IRI info scan data for 2012 indicated that Skoal tobacco held a 22.5% share of the US smokeless tobacco market. There have been several songs written about Skoal or containing references to Skoal such as "Letter to Me" by Brad Paisley, "The Grundy County Spitting Incident" by Cledus T. Judd, "Guys Like Me" by Eric Church, "Beers Ago" by Toby Keith, "Ain't That Some" by Morgan Wallen, and "Fancy Like" and "AA" by Walker Hayes.

==ReadyCut controversy==
In late 2012, Skoal introduced their "ReadyCut" line. ReadyCut was essentially the same as their previous tobacco offerings, with the primary difference being in the way in which it was presented in the can.
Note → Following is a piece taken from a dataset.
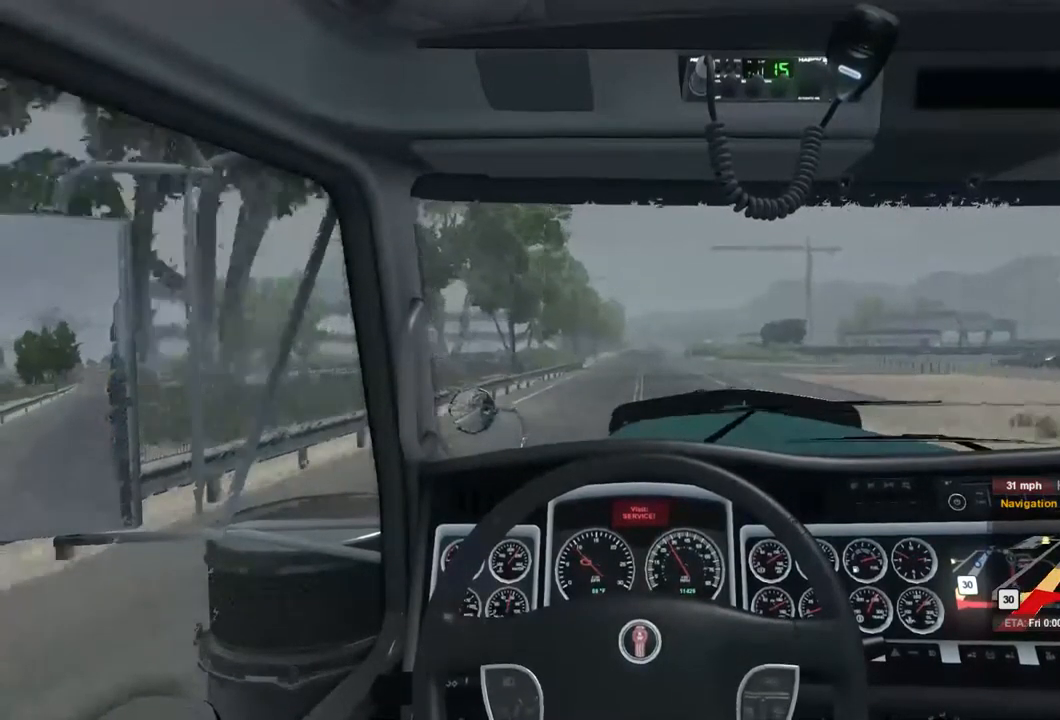
{"buttons": ["R2"], "left_stick": "center", "right_stick": "center", "events": []}
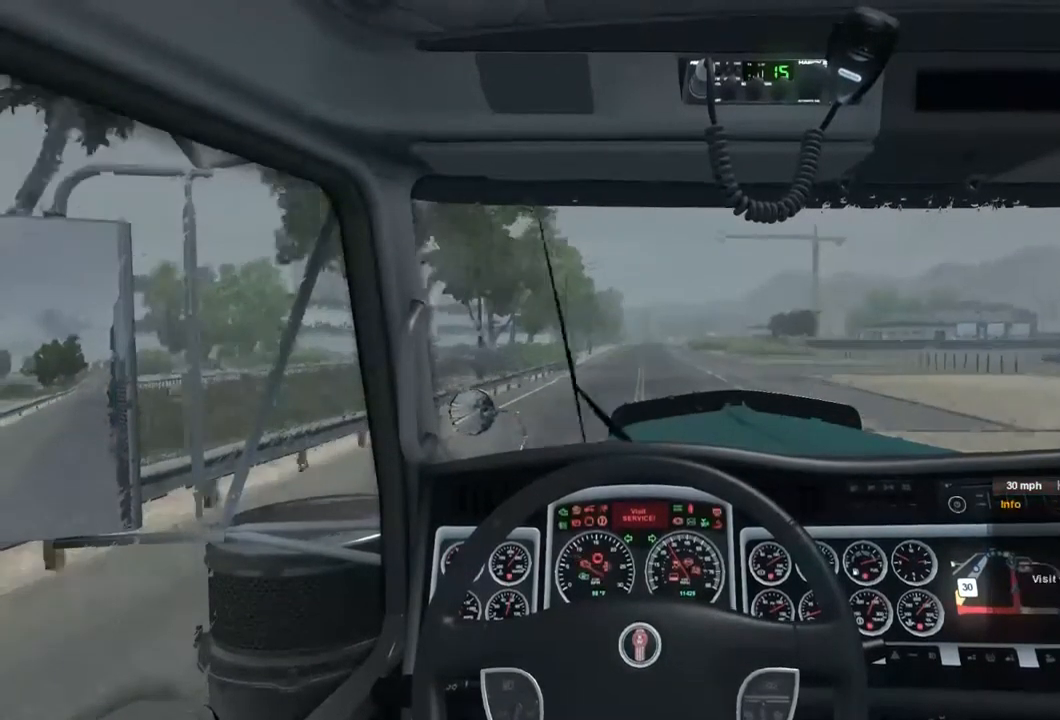
{"buttons": ["R2"], "left_stick": "center", "right_stick": "center", "events": []}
As opposed to pouches, or loose tobacco, ReadyCut was pressed into small bricks roughly one inch long, and half an inch square. The premise behind this was that a user could get their average "pinch" without the need to pack the can, or spend too much time digging the tobacco out. Furthermore, there would be less tobacco dropped, making the ReadyCut bricks cleaner. Shortly after its introduction, however, many users began to complain that the number of bricks in the can did not equate the same amount of tobacco which the company claimed was packaged. (Most cans have roughly one ounce of loose tobacco in them, while the average number of pouches per can is in the 15 to 20 range.) Users noted that if the bricks were broken apart and pressed around to form the usual loose tobacco, the can itself seemed half full; thus being less than the advertised one and two tenths of an ounce. As a result of this, and the perceived stigma associated with pouch use by regular users, ReadyCut sales quickly dwindled, to a point that by the end of 2013, Skoal had largely pulled ReadyCut from the market.